**Source passage**
>>>
Dysphagia involves disruption of normal swallowing mechanisms and affects normal eating. Aspiration is one consequence of dysphagia and should be suspected in patients with stroke who cough or choke when swallowing, develop a wet or “gurgly”; voice, have an impaired cough associated with the absence of gag reflex or have recurrent pneumonia. Bedside examination of swallowing is frequently done by nursing staff or speech-language pathologists and identifies between 42%-80% of patients subsequently determined to aspirate on videofluoroscopy. Half of the patients who aspirate have no symptoms at all (“silent aspirators”). Swallowing disorders following a stroke usually improve fairly quickly, but if not, a diet modification should be considered.
<<<
**To do**
According to the dysphagia passage, what share of patients who aspirate have no symptoms at all? The entries that come next are from a different source.

**Material provided**
>>>
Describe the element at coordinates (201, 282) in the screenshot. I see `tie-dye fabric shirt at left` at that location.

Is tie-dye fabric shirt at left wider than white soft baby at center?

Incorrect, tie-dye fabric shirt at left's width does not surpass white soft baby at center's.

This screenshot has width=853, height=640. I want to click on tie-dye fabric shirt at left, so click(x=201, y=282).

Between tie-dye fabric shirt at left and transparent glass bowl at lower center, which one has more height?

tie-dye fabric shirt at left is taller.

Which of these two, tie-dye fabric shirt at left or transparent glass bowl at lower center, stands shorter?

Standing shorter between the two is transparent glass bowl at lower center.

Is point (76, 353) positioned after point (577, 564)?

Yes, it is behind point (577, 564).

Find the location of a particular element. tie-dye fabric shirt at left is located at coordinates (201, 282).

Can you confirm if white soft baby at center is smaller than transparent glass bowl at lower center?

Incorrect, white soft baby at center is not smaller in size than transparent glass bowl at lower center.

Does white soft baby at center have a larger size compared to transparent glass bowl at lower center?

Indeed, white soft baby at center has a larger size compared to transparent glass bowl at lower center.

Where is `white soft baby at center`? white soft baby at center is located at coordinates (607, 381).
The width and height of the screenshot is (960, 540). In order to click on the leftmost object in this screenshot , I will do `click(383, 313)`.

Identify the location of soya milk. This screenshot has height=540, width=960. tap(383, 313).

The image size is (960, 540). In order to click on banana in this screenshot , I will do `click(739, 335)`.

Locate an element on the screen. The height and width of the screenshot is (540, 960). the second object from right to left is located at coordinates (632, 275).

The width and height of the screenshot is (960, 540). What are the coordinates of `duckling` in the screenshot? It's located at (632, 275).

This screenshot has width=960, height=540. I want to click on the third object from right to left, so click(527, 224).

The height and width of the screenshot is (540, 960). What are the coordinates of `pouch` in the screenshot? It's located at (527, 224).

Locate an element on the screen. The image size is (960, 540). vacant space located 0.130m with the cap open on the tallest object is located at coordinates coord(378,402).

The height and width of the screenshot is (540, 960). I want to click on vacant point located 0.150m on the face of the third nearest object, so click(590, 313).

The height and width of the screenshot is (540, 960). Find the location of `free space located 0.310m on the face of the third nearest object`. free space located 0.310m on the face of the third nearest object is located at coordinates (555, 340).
<<<
**Solution to this task**
Half of them, called "silent aspirators."